Una, dos, tres… antes que el contestador atienda la llamada, mi voz responde. Es ella. La femenina que invirtió y gastó su tiempo conmigo… y yo con ella; me cuenta entre sollozos que su padre -al que hace bastante que no lo ve porque vive lejos- está por partir. Yo la escucho y sé de la tonalidad; sé del empaparme de su lluvia por ese clima tan nuestro y tan ambivalente de los intercalados estacionales que nos envolvieron tantos almanaques durante el último lustro: nos pasó de todo, el flash de la vista, la palabra que enamora y convence, la rencilla que llega hasta el borde, el silencio telefónico mientras el cigarrillo encapricha… y el infaltable tobogán en ese aparente juego de niños en la plaza semidesierta, casi abandonada de almas. Semi desierta porque todavía estamos, pero estamos porque el pintor imaginario de paisajes así lo propuso y es feo, muy feo el pasto, el arenero y los juegos sin presencia de niñez acuñada en esa plaza. Siempre es mejor ver los esqueletos bamboleantes no por el viento, sino por motus propio; almas en principio gemelas que se niegan a desdecirse así porque sí, como si fuese la compra de algo insignificante al paso golosinero de un kiosco deambulante.

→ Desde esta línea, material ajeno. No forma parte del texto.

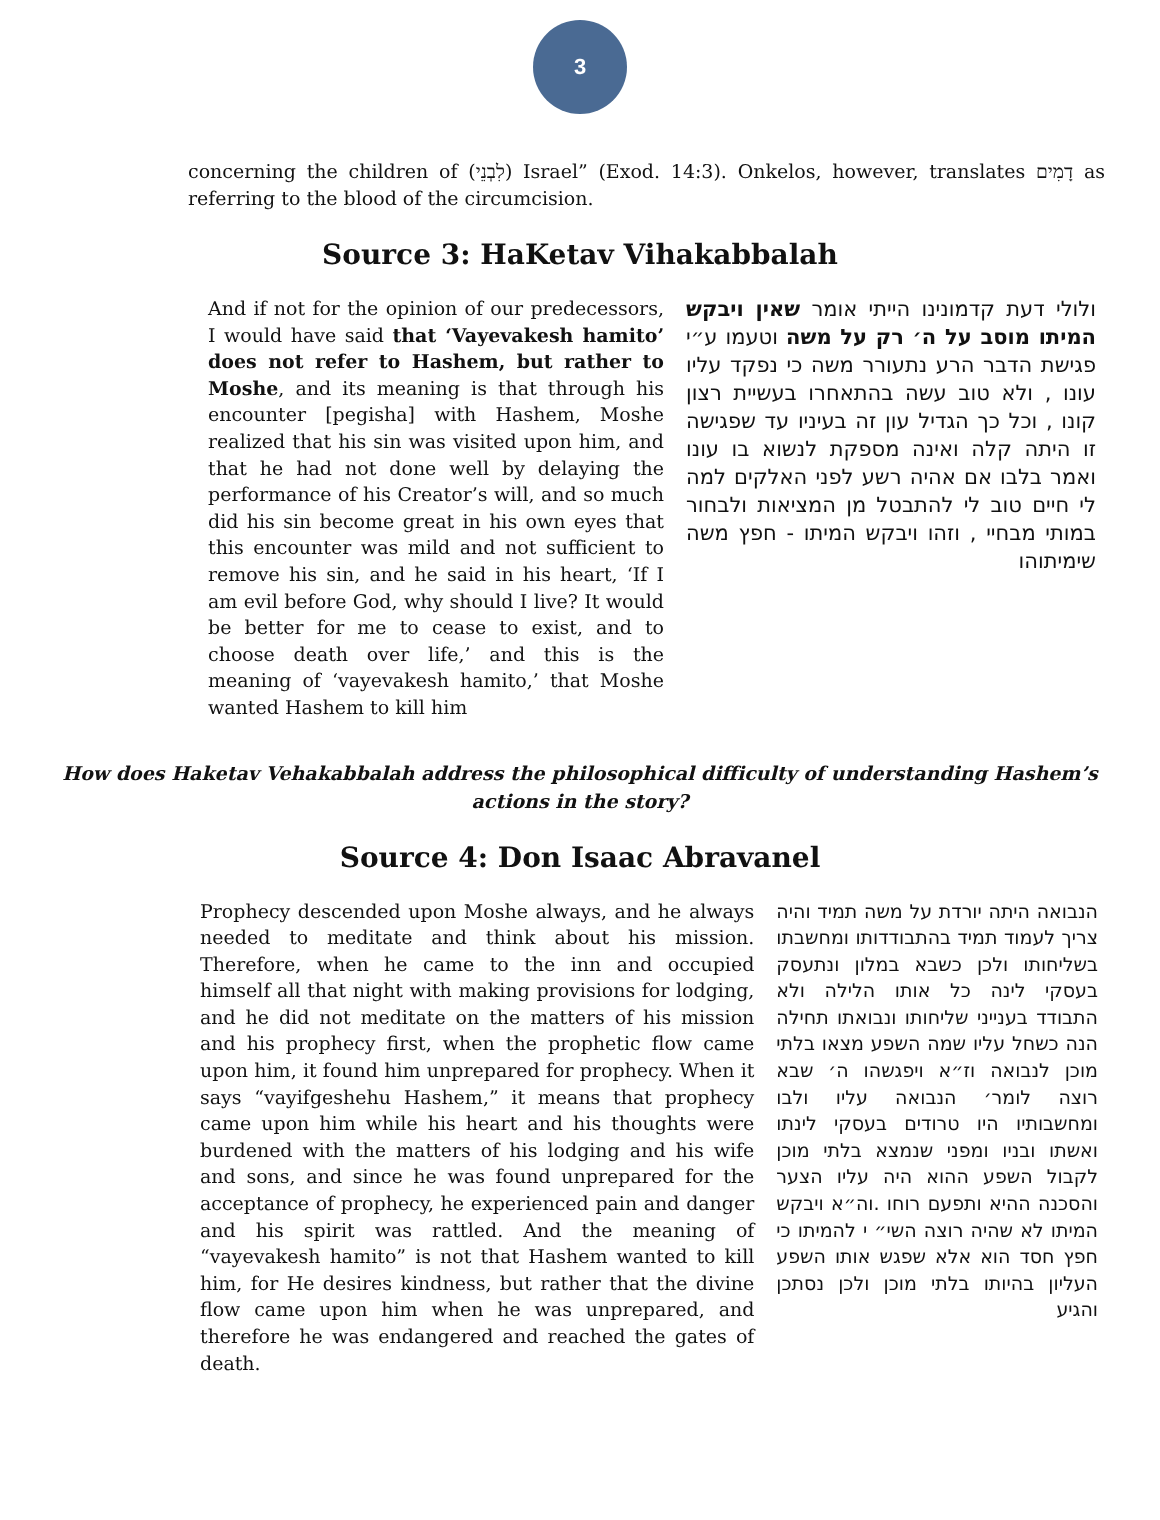3
concerning the children of (לִבְנֵי) Israel” (Exod. 14:3). Onkelos, however, translates דָמִים as referring to the blood of the circumcision.
Source 3: HaKetav Vihakabbalah
And if not for the opinion of our predecessors, I would have said that ‘Vayevakesh hamito’ does not refer to Hashem, but rather to Moshe, and its meaning is that through his encounter [pegisha] with Hashem, Moshe realized that his sin was visited upon him, and that he had not done well by delaying the performance of his Creator’s will, and so much did his sin become great in his own eyes that this encounter was mild and not sufficient to remove his sin, and he said in his heart, ‘If I am evil before God, why should I live? It would be better for me to cease to exist, and to choose death over life,’ and this is the meaning of ‘vayevakesh hamito,’ that Moshe wanted Hashem to kill him
ולולי דעת קדמונינו הייתי אומר שאין ויבקש המיתו מוסב על ה׳ רק על משה וטעמו ע״י פגישת הדבר הרע נתעורר משה כי נפקד עליו עונו , ולא טוב עשה בהתאחרו בעשיית רצון קונו , וכל כך הגדיל עון זה בעיניו עד שפגישה זו היתה קלה ואינה מספקת לנשוא בו עונו ואמר בלבו אם אהיה רשע לפני האלקים למה לי חיים טוב לי להתבטל מן המציאות ולבחור במותי מבחיי , וזהו ויבקש המיתו - חפץ משה שימיתוהו
How does Haketav Vehakabbalah address the philosophical difficulty of understanding Hashem’s actions in the story?
Source 4: Don Isaac Abravanel
Prophecy descended upon Moshe always, and he always needed to meditate and think about his mission. Therefore, when he came to the inn and occupied himself all that night with making provisions for lodging, and he did not meditate on the matters of his mission and his prophecy first, when the prophetic flow came upon him, it found him unprepared for prophecy. When it says “vayifgeshehu Hashem,” it means that prophecy came upon him while his heart and his thoughts were burdened with the matters of his lodging and his wife and sons, and since he was found unprepared for the acceptance of prophecy, he experienced pain and danger and his spirit was rattled. And the meaning of “vayevakesh hamito” is not that Hashem wanted to kill him, for He desires kindness, but rather that the divine flow came upon him when he was unprepared, and therefore he was endangered and reached the gates of death.
הנבואה היתה יורדת על משה תמיד והיה צריך לעמוד תמיד בהתבודדותו ומחשבתו בשליחותו ולכן כשבא במלון ונתעסק בעסקי לינה כל אותו הלילה ולא התבודד בענייני שליחותו ונבואתו תחילה הנה כשחל עליו שמה השפע מצאו בלתי מוכן לנבואה וז״א ויפגשהו ה׳ שבא רוצה לומר׳ הנבואה עליו ולבו ומחשבותיו היו טרודים בעסקי לינתו ואשתו ובניו ומפני שנמצא בלתי מוכן לקבול השפע ההוא היה עליו הצער והסכנה ההיא ותפעם רוחו .וה״א ויבקש המיתו לא שהיה רוצה השי״ י להמיתו כי חפץ חסד הוא אלא שפגש אותו השפע העליון בהיותו בלתי מוכן ולכן נסתכן והגיע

El papá de ella se está muriendo, y nuestro amor en terapia intensiva con pronóstico reservado, tan reservado que la historia clínica parece cínica en la negación de los datos clarificados del parte diario del enamoramiento mutuo.
Todo es confusión en el estrago de la muerte; su padre se está muriendo y yo sé que ella sabe y que yo también sé, que lo nuestro también está a punto de esputar sus gusanos, aunque no se vean y se nieguen presos del capricho de la historia que nos envuelve a relucir así como así, con la facilidad de la fertilidad del pasado presente y la incertidumbre del futuro. En este caso, este último abre las comillas y se jacta de sí mismo porque las brujas no existen manipuladoras del final aproximado del devenir tiempista. Sólo son datos a tener en cuenta o no, con la fragilidad de la suposición, lo real es que su viejo se está muriendo y nuestro amor acompaña cual monaguillo sirviente en el murmullo epistolar de la iglesia.
La muerte hizo su aparición y la carne se pudre; la decadencia del amor desde la cúspide de la torre, se niega a formar parte del suicidio; se niega a sucumbir otra vez bajo el influjo de lo nuevo, que será viejo, sólo un tiempo después.